El neoliberalismo que se autoproclamó triunfante a la caída del muro de Berlín es hoy rechazado, incluso, por verdaderos liberales, que le acusan de impulsar políticas que han generado enormes riquezas para los pocos e inseguridad y desigualdad para los demás en lo que Martin Wolf ha llamado “cuarenta años de fracaso de las élites”.

La presencia del Estado es claramente hegemónica en las autocracias, con China y Rusia como mejores ejemplos de lo que el viejo marxismo llamaba capitalismo monopolista de Estado: construyendo un modelo de capitalismo ad hoc, desde y al servicio de, un estado controlado por un partido o por una persona.

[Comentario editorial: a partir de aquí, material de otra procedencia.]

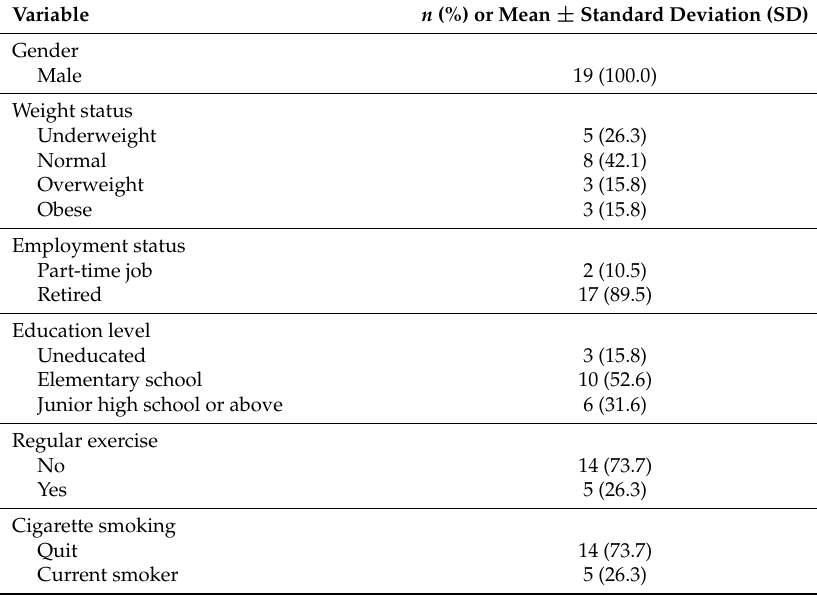
Table 1. Demographic and clinical characteristics of the study participants ( n =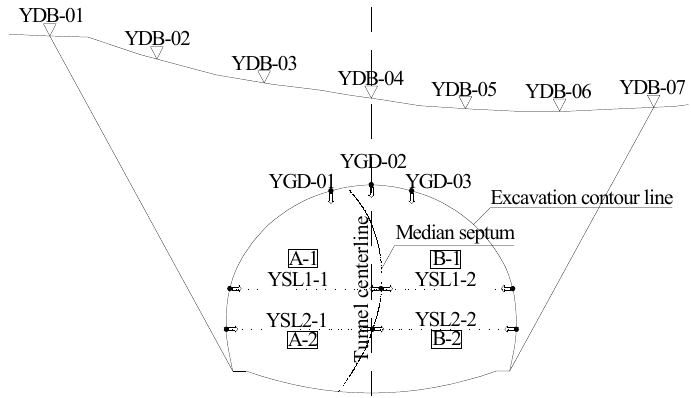
Figure 8. Locations of deformation test points.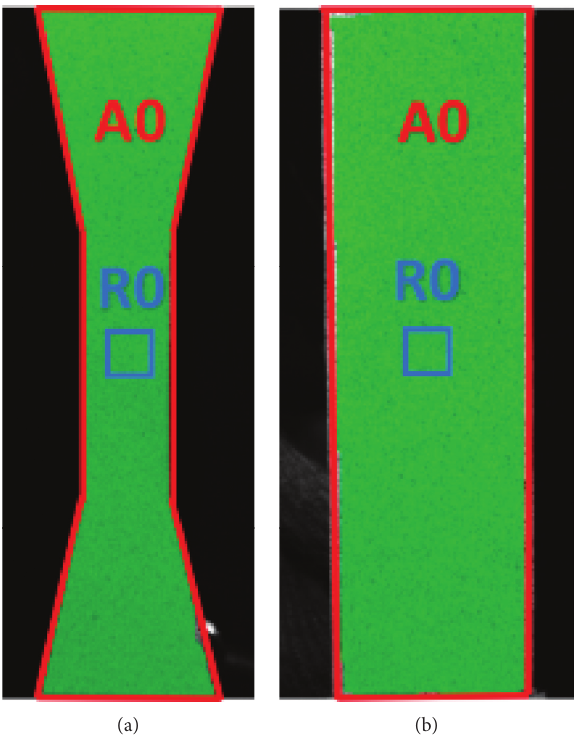
Figure 4: Data extraction area. (a) Dumbbell shape. (b) Strip shape.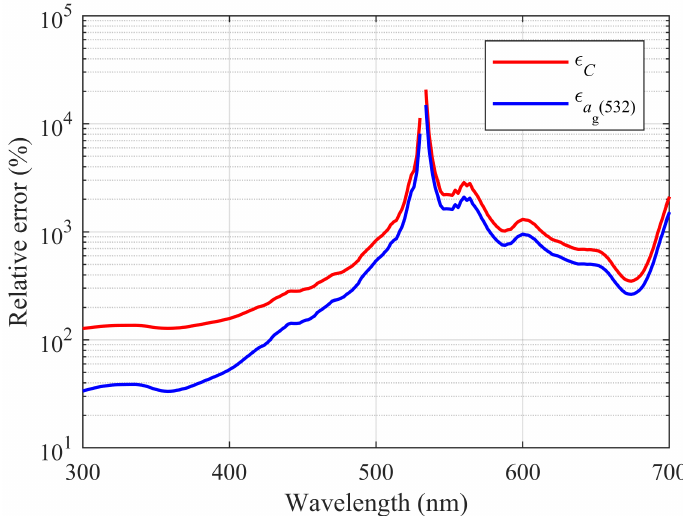
Figure 4. The e ff ect of λ 2 on retrieval error when λ 1 is fixed at 532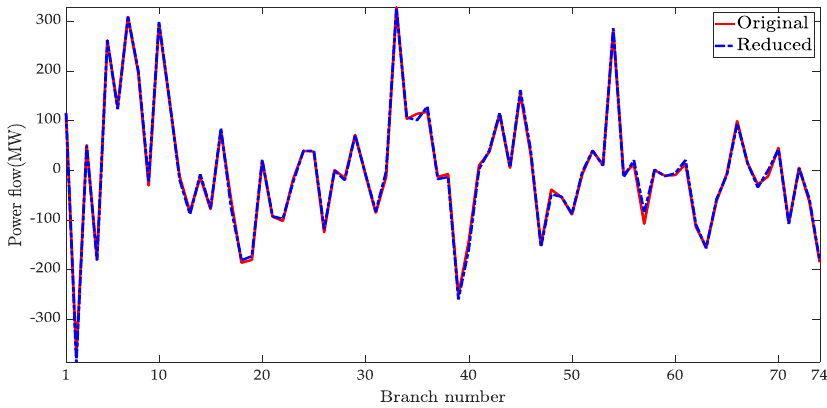
Figure 6. Comparison of real power flows over transmission lines.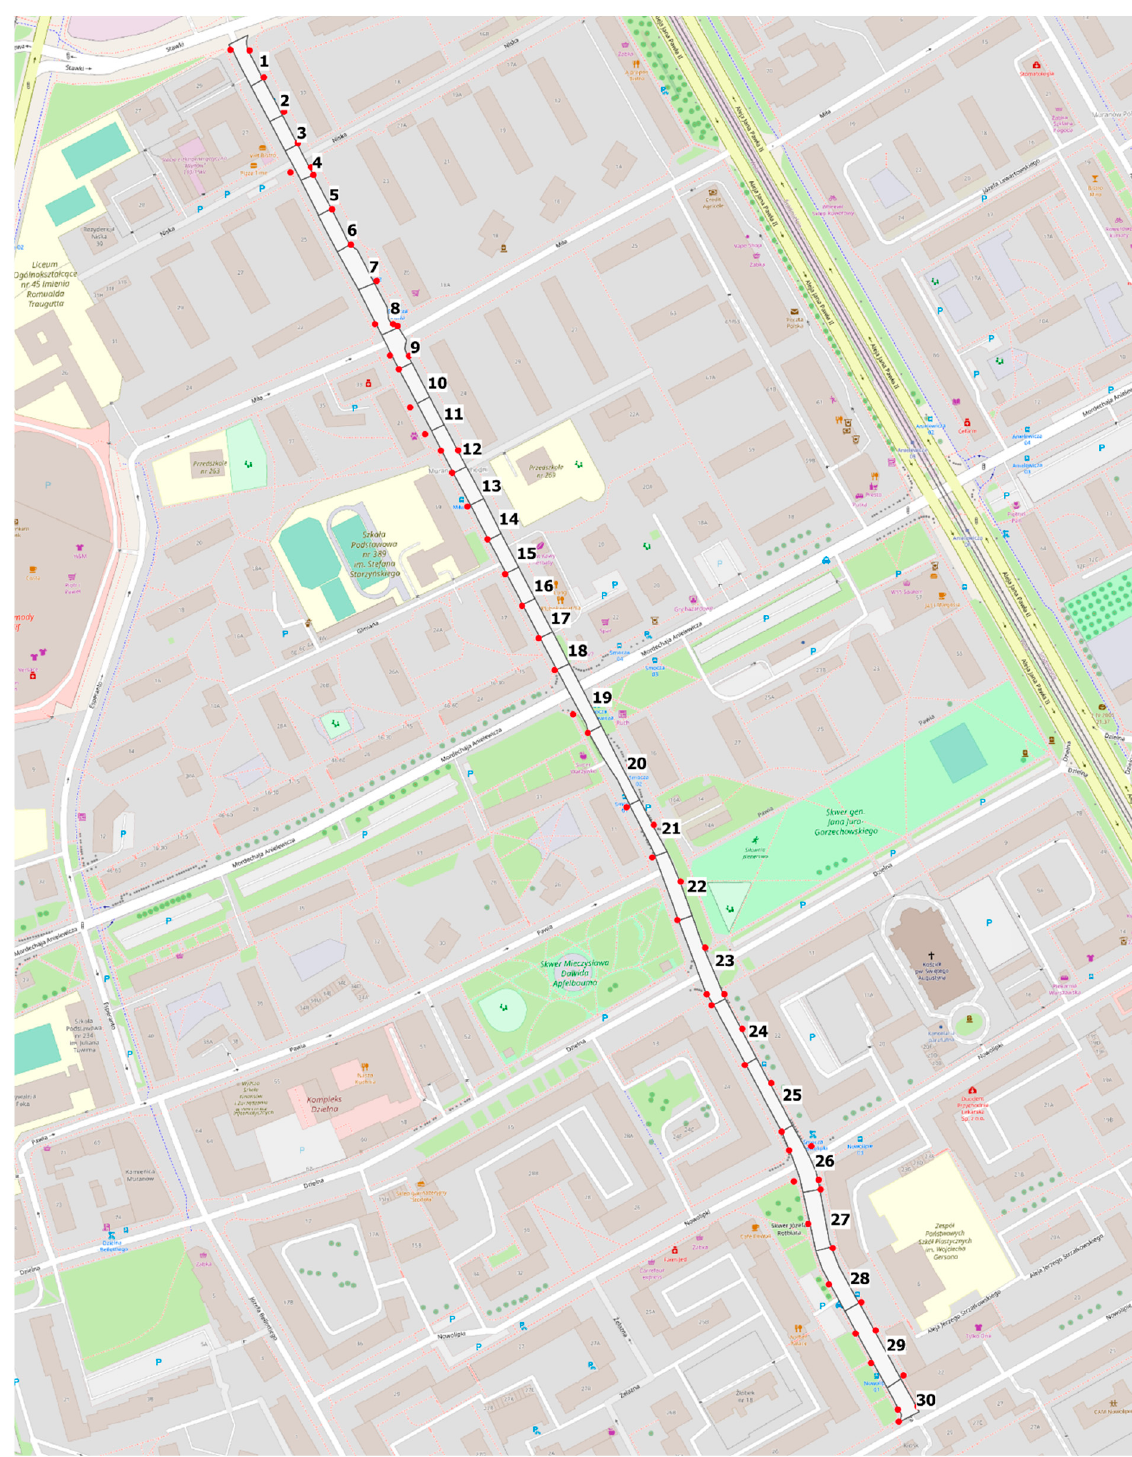
Figure 5. Arrangement of measuring sections and luminaire locations.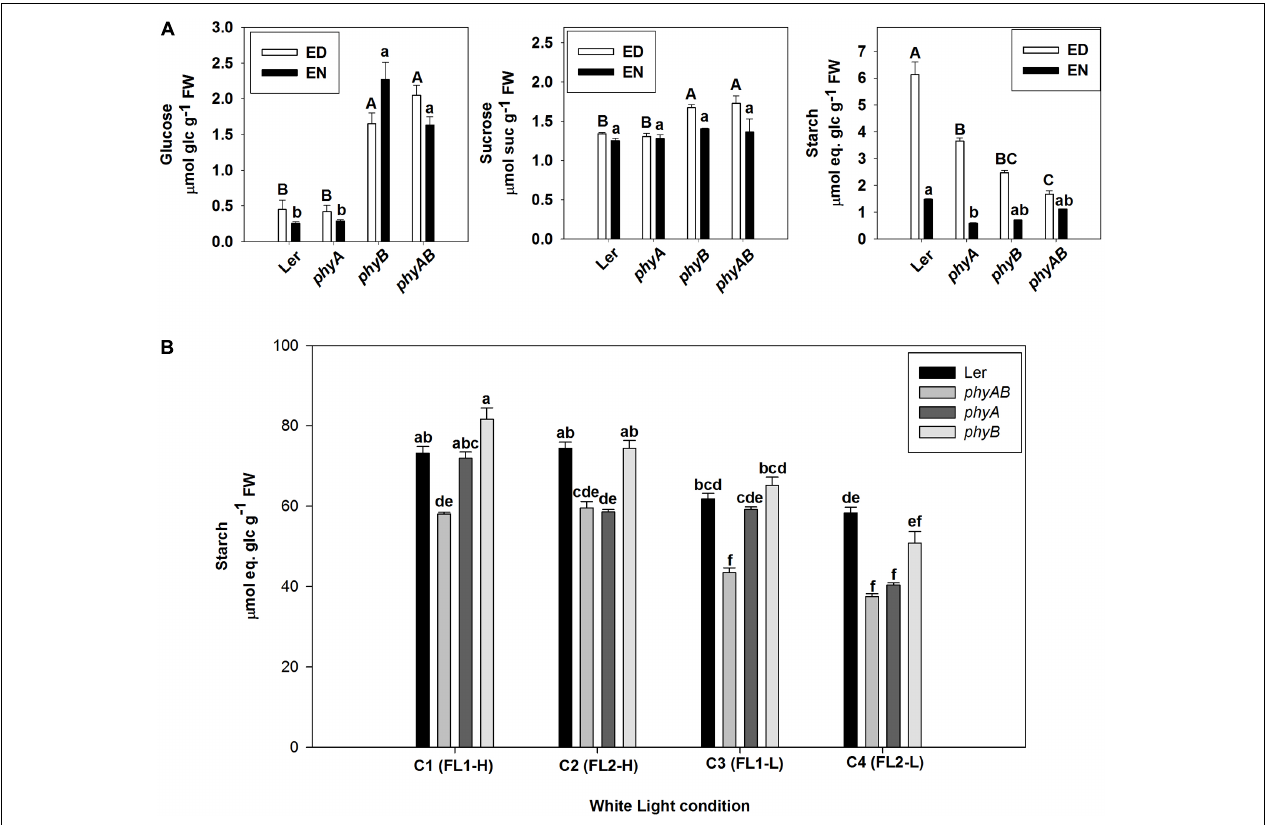
FIGURE 3 | Starch and soluble sugar levels in phyA , phyB , phyAB, and WT grown in different light conditions. (A) Glucose, sucrose, and starch at ED and EN in plants grown under red light. Results are mean ± SE of measurements made on four biological replicates. (B) Starch at ED in plants grown under four white light conditions. Results are mean ± SE of measurements made on three biological replicates. Means of the genotype ∗ light condition population were compared by one-way ANOVA with post hoc Tukey HSD test at P < 0.05. Significant differences ( p < 0.05) are indicated by different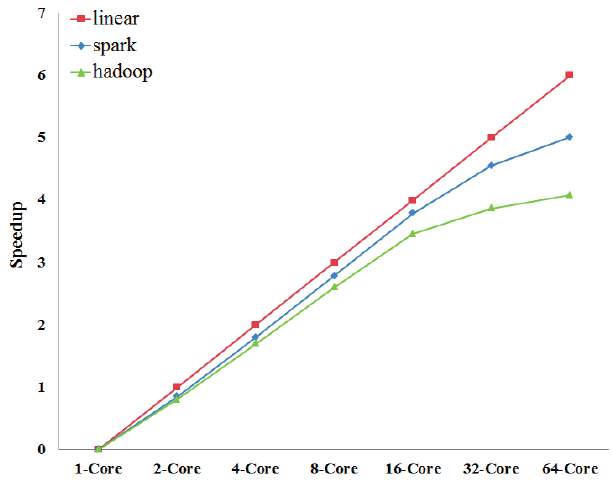
Figure 4. Comparison between the speedups of Spark and Hadoop. In order to make the linear speedup to be a straight line, we let y = log 2 ( T 1 / T n ). T 1 is the running time of common program (single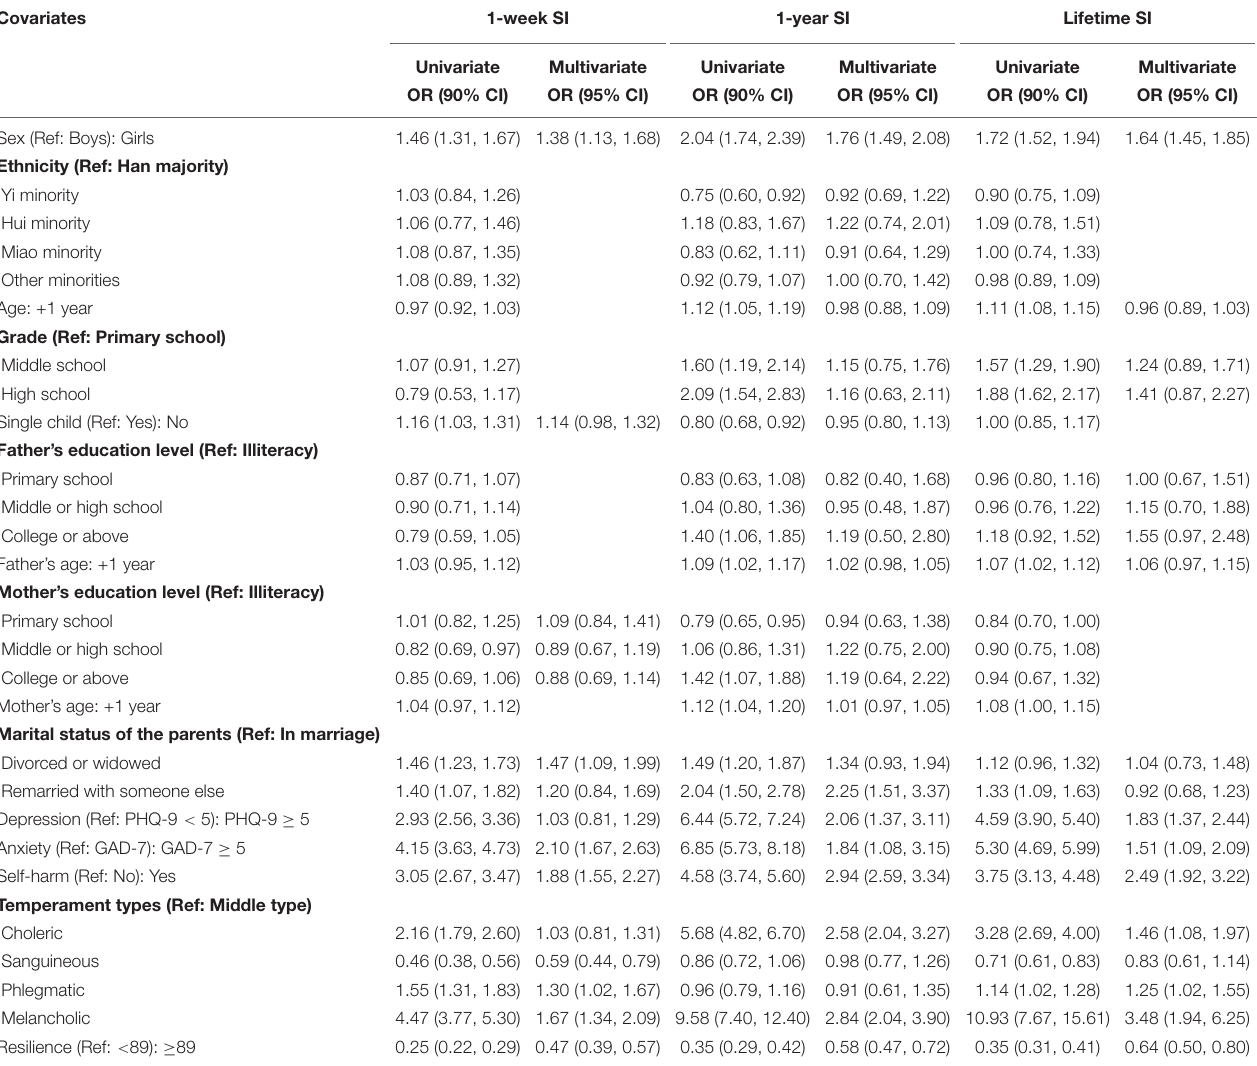
TABLE 2 | Univariate and multivariate logistic regression models fitting results for associated factors of different types of SI. Covariates 1-week SI 1-year SI Lifetime SI Univariate Multivariate Univariate Multivariate Univariate Multivariate OR (90%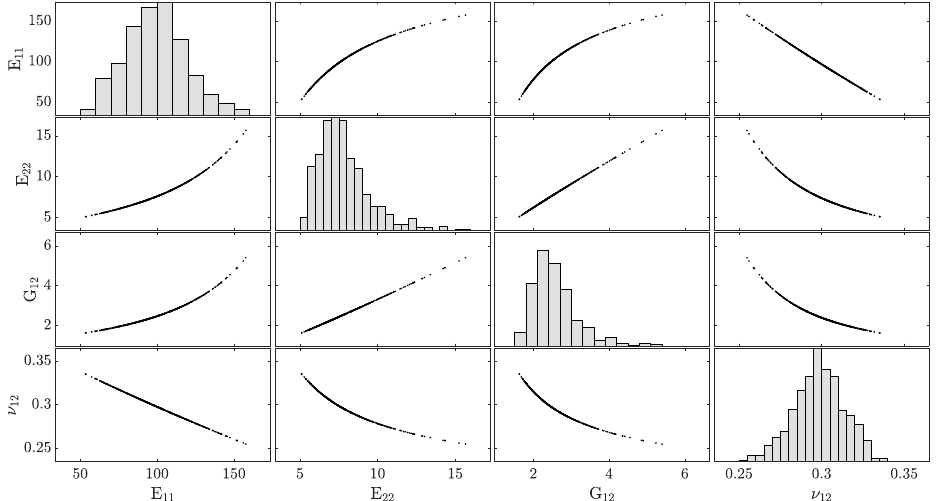
Figure 7. The qualitative relationships between pairs of parameters. The diagonal plots represent the distribution of parameters. The off-diagonal plots show the linear and nonlinear relationships of the elastic parameters.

Pero dicha presencia no es menor en los países democráticos occidentales con capitalismo y empresas privadas. Desde la labor legislativa y de regulación (lo que explica los intentos de captura que sobre él ejercen los grupos de interés), hasta el control del cumplimiento de las reglas (EE UU ha denunciado judicialmente a los grandes grupos digitales por abuso de posición dominante e impedir la competencia), los diferentes servicios económicos esenciales de los que se encarga (infraestructuras, redes de comunicación, etc.) y, también, los servicios públicos prestados a sus ciudadanos: sanidad, educación, etc.

Incluso después de los 11 años de mandato de la neoliberal Thatcher, el peso del gasto público británico sobre la economía apenas si bajó cuatro puntos hasta situarse en el 40% cifra que su sucesor, también conservador, incrementó enseguida: los neoliberales, respecto al Estado, decían una cosa, pero practicaban otra. Por ejemplo, ni una sola de las privatizaciones de empresas impulsadas por los conservadores españoles favoreció la competencia y todas acabaron controladas por personas próximas al poder privatizador.

Después del ejemplo de la crisis financiera internacional donde, según el FMI, los bancos de ocho países recibieron en torno a 1.200 millones de dinero público en sus rescates, la pandemia fue otro ejemplo de la necesidad de un Estado para hacer frente a situaciones para las que ni el mercado, ni lo privado, están preparados.

Así, hemos vivido el Estado Leviatán (regulador, supervisor, sancionador), el Papá Estado de la igualdad de oportunidades y el cuidado asociado al Estado del Bienestar y ahora, se anuncia Mamá Estado: aquel que, sin renunciar a ninguna de estas dos funciones, incorpora la tarea de garantizar la seguridad estratégica de sus ciudadanos para lo que debe preparar, impulsar, incentivar, ayudar al emprendimiento, la competitividad y la sostenibilidad de su economía, de la mano del sector público cooperando con un sector privado que piensa en todos sus stakeholders y no solo en sus shareholders.

El debate se plantea en Europa a un doble nivel: qué cambios hacer si el nuevo nacionalismo económico lo definimos a escala europea (el Informe Letta y las propuestas de Draghi centran los términos actuales de la discusión, conscientes de que hace falta un salto adelante radical) y, en todo caso, la tarea de los Gobiernos nacionales es consensuar, internamente, la definición de sectores estratégicos y los mecanismos mediante los cuales, Mamá Estado debe garantizar su desarrollo y protección. Entre otros, con presencia accionarial o no, en empresas privadas de defensa, microprocesadores o comunicación en un nuevo enfoque de colaboración público-privada.

Demasiadas cosas han cambiado como para analizarlas con esquemas periclitados del pasado. Porque también aquí, para articular políticas de país, la escalada de crispación en que, algunos, quieren situarnos, va contra los intereses de España. Porque quien, en su caso, debe proteger, incluso como accionista, a las empresas estratégicas, no es un Gobierno, sino el Estado. Democrático, por supuesto.